* [EXERCISE TASK] Copy word for word the passage of the substring forum thread below, starting with "Let's say I" and going on through "as a substring.".

* [SOURCE DOCUMENT]

确定现有字符串的所有子字符串的最快方法

Let's say I have the string "Hey". I would like to determine all combinations of characters that exist in this string as fast as possible. The resulting algorithm should generate this:

H, e, y, He, ey, Hey

The algorithm should not produce the string "Hy" because it does not exist in the string as a substring.

There are O(n^2) of those substrings, of lengths [1,n], so any algorithm to generate all of them will be O(n^2) * O(n) = O(n^3):

(*) See Edit2 at the end - depending on the implementation of the string - the complexity can vary from O(n^2) to O(n^3)

Pseudo code:

result <- {} #result is a set if dupes should be terminated, otherwise - it is a multiset.
for i from 0 to s.length:
   for j from i+1 to s.length:
      result.add(s.substring(i,j))
return result

Note however, that you can do some "cheating", by creating an iterator and generate the substrings on the fly, it should look something like this [pseudo code]:

class MyIterator:
  String s
  int i,j
  MyIterator(String s):
     this.s = s
     i = 0
     j = 0
  next():
     j = j + 1
     if (j >= s.length):
     i = i + 1
     j = i + 1
     if (i >= s.length): 
         throw exception
     return s.substring(i,j)

Note that creating the iterator is O(1), and each iteration is O(n) - but to actually produce all the elements, you need O(n^2) steps, so complexity remains O(n^3) overall, but you decrease the latency of your application.

EDIT:
I editted complexity, claiming it is O(n^2) is wrong, the complexity is O(n^3) since you need to generate strings of variable lengths, some of them are long. At least half of the generated substrings will be of length n/2 - thus the total complexity is Theta(n^3)

EDIT2:
In some cases it can actually be O(n^2) - depending on the string implementation. In java for example - it uses a single char[], and only "plays" with the offset and length - so in java - creation is actually O(n^2), since creating a substring is O(1)
In C however - it is O(n^3), since every substring needs to be copied to a different char[].

Check for the implementation of n-grams in php.

In your example string: Hey

H, E, Y are unigrams

HE, EY are bigrams

HEY is a trigram

* [RECORDED DATA]

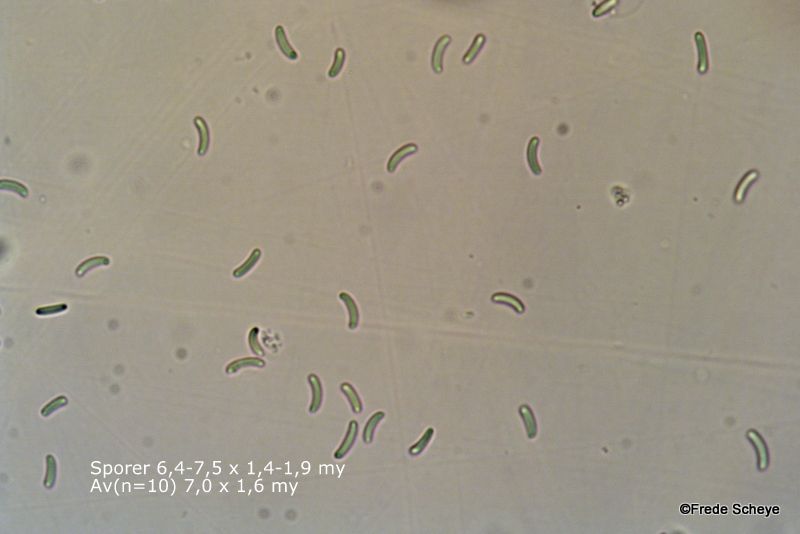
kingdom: Fungi
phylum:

* [RESULT FOR THIS EXERCISE]
Let's say I have the string "Hey". I would like to determine all combinations of characters that exist in this string as fast as possible. The resulting algorithm should generate this:

H, e, y, He, ey, Hey

The algorithm should not produce the string "Hy" because it does not exist in the string as a substring.